Nouvelle bataille de la grande distribution

Les conséquences de ce phénomène sont spectaculaires et ne vont pas seulement redessiner le paysage agricole français. Les enseignes de la grande distribution ont décidé d’en faire leur nouveau champ de bataille, après s’être battues entre elles sur les prix bas pendant plusieurs années, pour capter les consommateurs. De quoi perturber des circuits de distribution spécialisés comme La Vie Claire, Biocoop et autre BioCBon, qui, jusque-là, bénéficiaient seuls de la folie bio. Ils risquent de devoir bientôt se contenter des restes.
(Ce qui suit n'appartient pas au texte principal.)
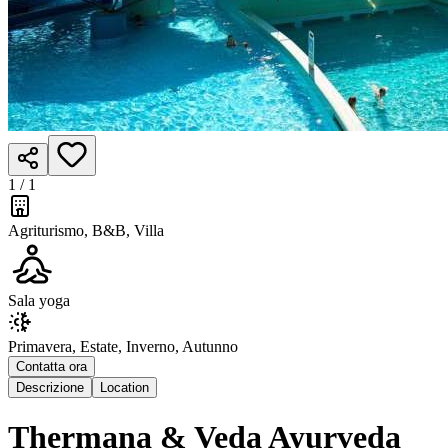
1 /
1
Agriturismo, B&B, Villa
Sala yoga
Primavera, Estate, Inverno, Autunno
Contatta ora
Descrizione
Location
Thermana & Veda Ayurveda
Idem pour les transformateurs, qui forment une myriade de PME spécialisées réalisant 10 à 40 millions d’euros de chiffre d’affaires. Toutes vont devoir se professionnaliser pour résister à la montée en puissance d’une poignée d’acteurs historiques (Bjorg, Léa Nature, Triballat Noyal) qui chacun réalisent déjà plusieurs centaines de millions d’euros de ventes. Eux-mêmes sont sous le regard envieux des géants de l’agroalimentaire, les Nestlé, Pepsico, Mondelez qui, à l’image de Danone avec Whitewave, rêvent de mettre la main sur des marques vedettes, capables de leur offrir une croissance inespérée sur des marchés qu’ils croyaient mûrs.
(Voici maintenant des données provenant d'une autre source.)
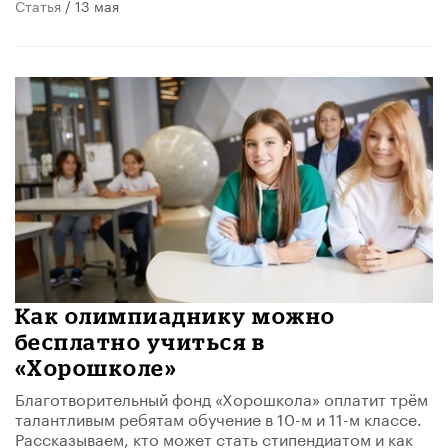
Статья
/ 13 мая
Как олимпиаднику можно
бесплатно учиться в
«Хорошколе»
Благотворительный фонд «Хорошкола» оплатит трём
талантливым ребятам обучение в 10-м и 11-м классе.
Рассказываем, кто может стать стипендиатом и как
UNE ACTIVITÉ EN PLEIN BOOM

Sept Français sur dix mangent bio une fois par mois et plus de neuf sur dix, au moins une fois par an.

Avec la hausse des volumes, les prix des oeufs bio ont chuté dès 2011, avant de se stabiliser.

Le gouvernement veut porter la part des surfaces agricoles bio de 6,5 à 15 % en cinq ans.